▶ **TEXT EXCERPT**:
□ □ □ □

Edward Ray Goetz (June 12, 1886 – June 12, 1954) was an American composer, lyricist, playwright, theatre director, and theatrical producer. A Tin Pan Alley songwriter, he published more than 500 songs during his career, many of them originally written for the New York stage. His songs were recorded by several artists, including Judy Garland, Al Jolson, and Blossom Seeley. He was active as both a lyricist and composer for Broadway musicals from 1906 through to 1930, collaborating with artists like George Gershwin, Cole Porter, Sigmund Romberg, and A. Baldwin Sloane to create material for the theatre.

Beginning with the musical Hitchy-Koo of 1917, he produced several of the musicals and plays he was creatively involved in up until the 1930-1931 Broadway season, when he produced his final stage work, Porter's The New Yorkers, for which he created the story and served as director. He authored the play The Lady of the Orchids which he produced on Broadway in 1928. He produced and served as production supervisor of Herbert Fields and Porter's 1929 musical Fifty Million Frenchmen which was adapted by Warner Brothers into a 1930 film of the same name.

□ □ □ □

▶ **DATA SECTION**:
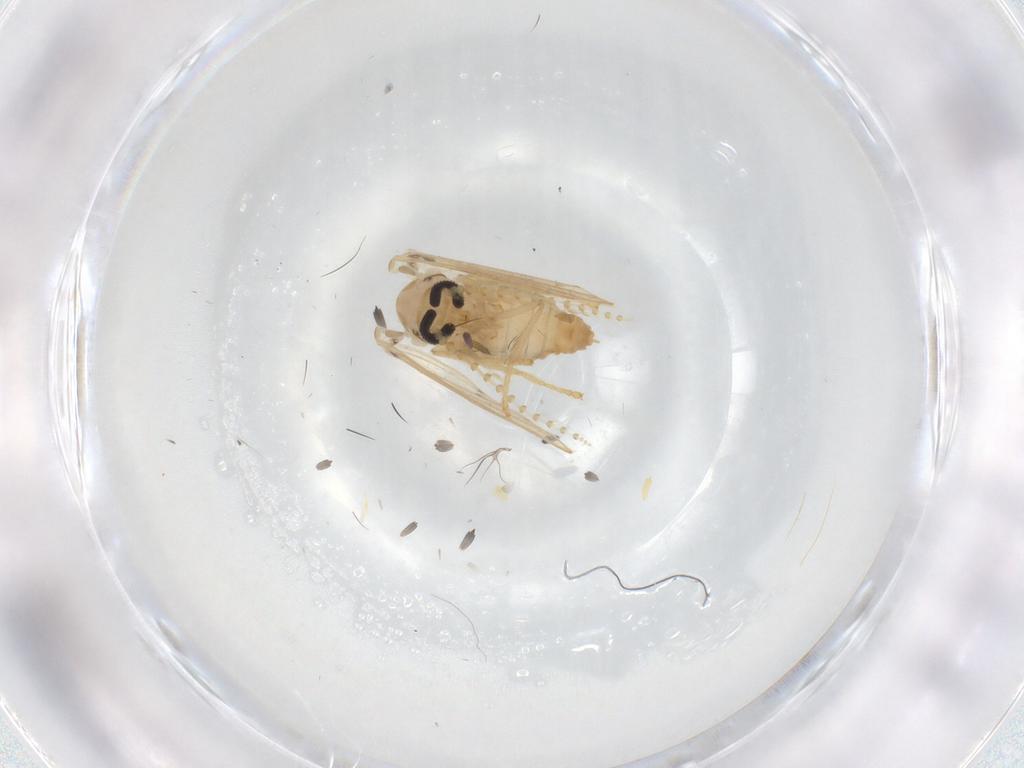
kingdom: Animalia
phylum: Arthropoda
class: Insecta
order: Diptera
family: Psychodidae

□ □ □ □

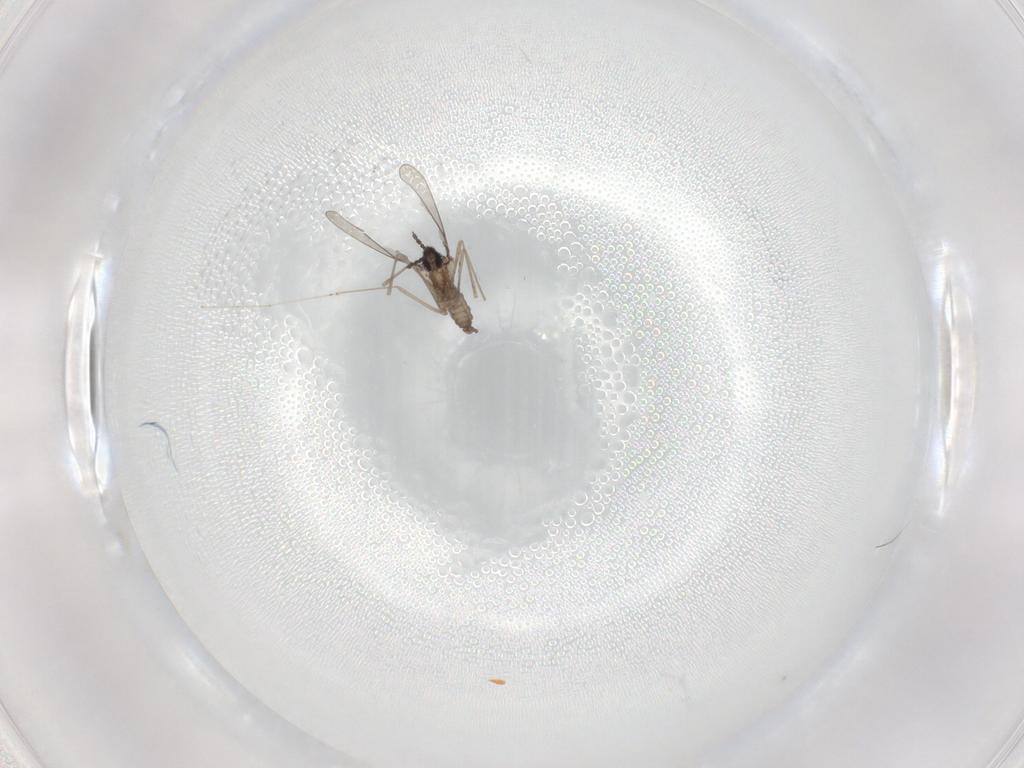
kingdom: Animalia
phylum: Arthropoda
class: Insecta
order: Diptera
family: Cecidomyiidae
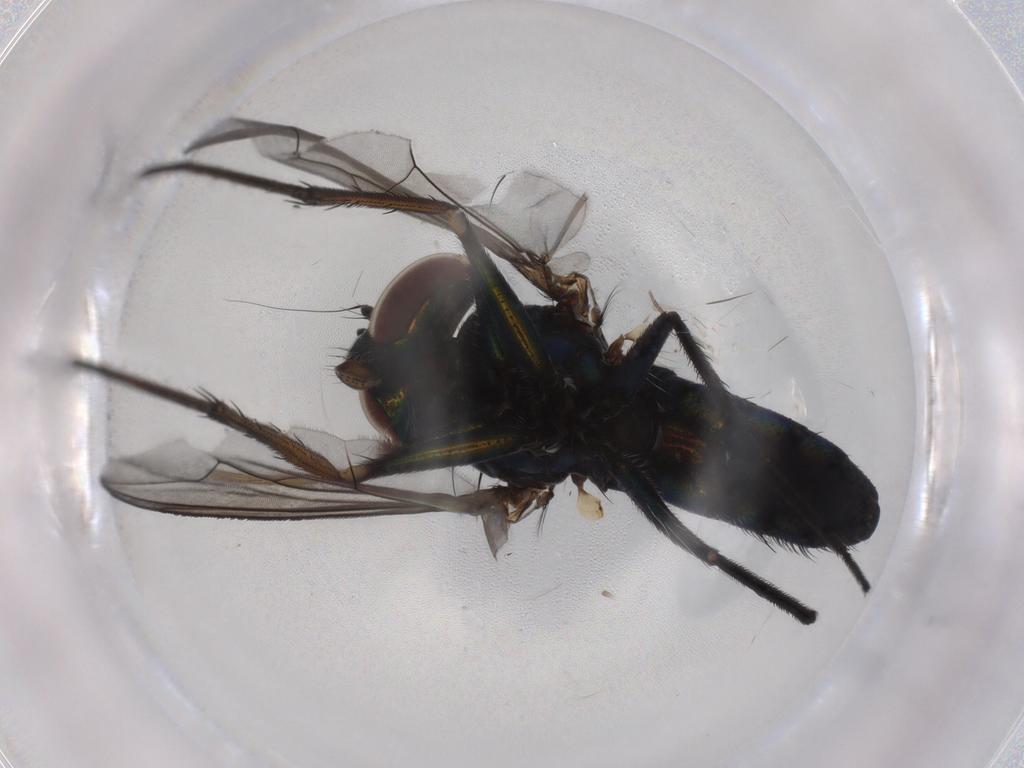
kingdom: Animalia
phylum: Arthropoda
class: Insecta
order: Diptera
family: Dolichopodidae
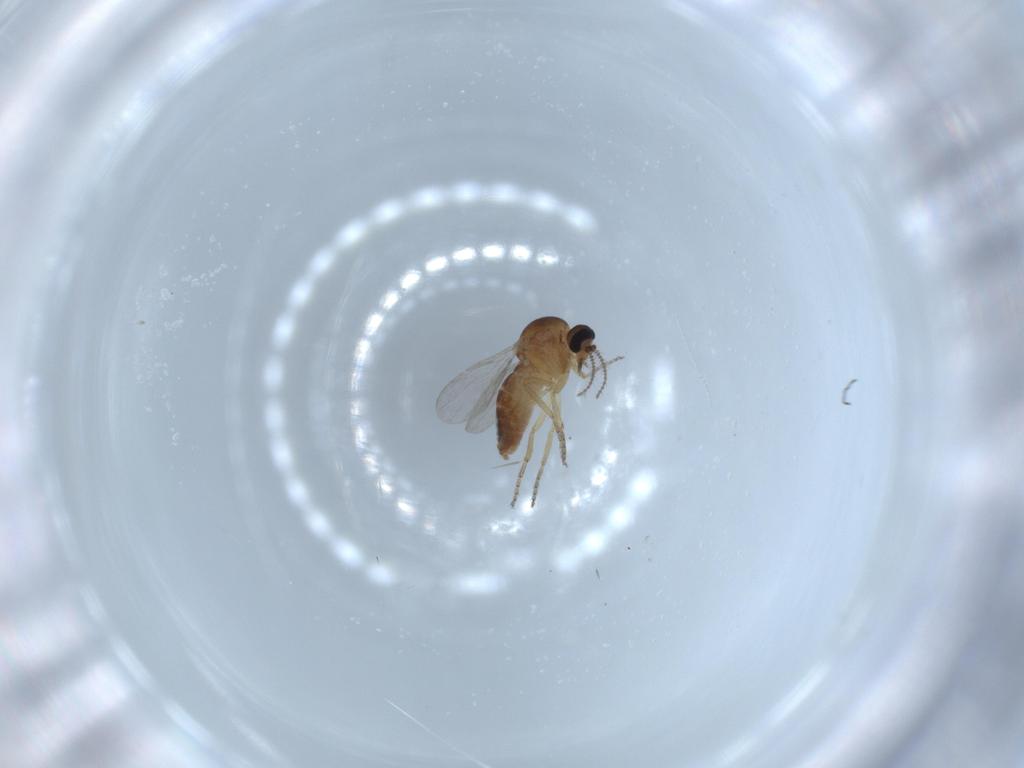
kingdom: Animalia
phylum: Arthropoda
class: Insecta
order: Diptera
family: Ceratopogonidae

□ □ □ □

▶ **TASK**: Reproduce the entire passage on Edward Ray Goetz word for word.

▶ **ANSWER SPACE**:
Edward Ray Goetz (June 12, 1886 – June 12, 1954) was an American composer, lyricist, playwright, theatre director, and theatrical producer. A Tin Pan Alley songwriter, he published more than 500 songs during his career, many of them originally written for the New York stage. His songs were recorded by several artists, including Judy Garland, Al Jolson, and Blossom Seeley. He was active as both a lyricist and composer for Broadway musicals from 1906 through to 1930, collaborating with artists like George Gershwin, Cole Porter, Sigmund Romberg, and A. Baldwin Sloane to create material for the theatre.

Beginning with the musical Hitchy-Koo of 1917, he produced several of the musicals and plays he was creatively involved in up until the 1930-1931 Broadway season, when he produced his final stage work, Porter's The New Yorkers, for which he created the story and served as director. He authored the play The Lady of the Orchids which he produced on Broadway in 1928. He produced and served as production supervisor of Herbert Fields and Porter's 1929 musical Fifty Million Frenchmen which was adapted by Warner Brothers into a 1930 film of the same name.